Data stolen in London council cyber attack

Residents warned about fake approaches

Data belonging to hundreds of thousands of residents may have been stolen in a cyber attack on London councils at the end of last year.

Three councils - Westminster, the Royal Borough of Kensington & Chelsea (RBKC) and Hammersmith & Fulham – all reported IT issues in late November, which was confirmed to be related to a cyberattack on 1^st December.

Kensington & Chelsea Council has now written to households to warn them of approaches from attackers using the information. A spokesperson specifically called out unexpected calls, messages, links or attachments, or anyone claiming to be from the council asking for sensitive details.

" Small samples [of the stolen information] show that some of the resident data copied is likely to contain sensitive data and personal information,” says an update on the council’s website.

All three councils are now working together with the National Cyber Security Centre to track said data and “any criminality.”

The council says it is checking through any files that “may” have been accessed, but warns that checking everything thoroughly will take “months.”

Despite this not being a new attack, the Computing inbox has been inundated with comment, much of it irrelevant.
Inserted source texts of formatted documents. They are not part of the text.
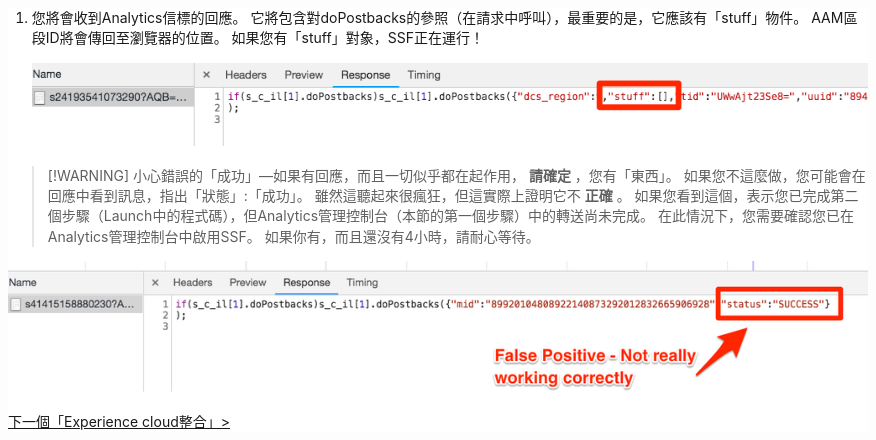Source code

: 1. 您將會收到Analytics信標的回應。 它將包含對doPostbacks的參照（在請求中呼叫），最重要的是，它應該有「stuff」物件。 AAM區段ID將會傳回至瀏覽器的位置。 如果您有「stuff」對象，SSF正在運行！

   ![AA響應——填充對象](images/aam-stuffObjectInResponse.png)

>[!WARNING] 小心錯誤的「成功」—如果有回應，而且一切似乎都在起作用， **請確定** ，您有「東西」。 如果您不這麼做，您可能會在回應中看到訊息，指出「狀態」:「成功」。 雖然這聽起來很瘋狂，但這實際上證明它不 **正確** 。 如果您看到這個，表示您已完成第二個步驟（Launch中的程式碼），但Analytics管理控制台（本節的第一個步驟）中的轉送尚未完成。 在此情況下，您需要確認您已在Analytics管理控制台中啟用SSF。 如果你有，而且還沒有4小時，請耐心等待。

![AA回應——錯誤成功](images/aam-responseFalseSuccess.png)

[下一個「Experience cloud整合」&gt;](integrations.md)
However, some pertinent information did filter through.

Dray Agha, senior manager of security operations at Huntress, said the attack “highlights a critical vulnerability in modern public services: the double-edged sword of shared IT infrastructure.

“While such systems are efficient, the breach of one council can instantly compromise its partners, crippling essential services for hundreds of thousands of residents.”

Dan Panesar, CRO at Certes, noted, “What makes this breach particularly uncomfortable is that it’s happening after years of significant government investment in preventative cyber controls.

“The UK government and the National Cyber Security Centre have spent tens of millions of pounds rolling out defences like Protective DNS (PDNS) across public-sector organisations. PDNS is designed to block access to known malicious domains, and aims to significantly reduce threats like ransomware, malware, and phishing.

“But incidents like this underline the significant limits of this approach. Blocking bad domains protects the front door; it doesn’t protect the data once an attacker gets inside or sits dormant in the system.”

The public sector must adopt the same strategy as the private: protecting data at rest inside the network, not just the front gates.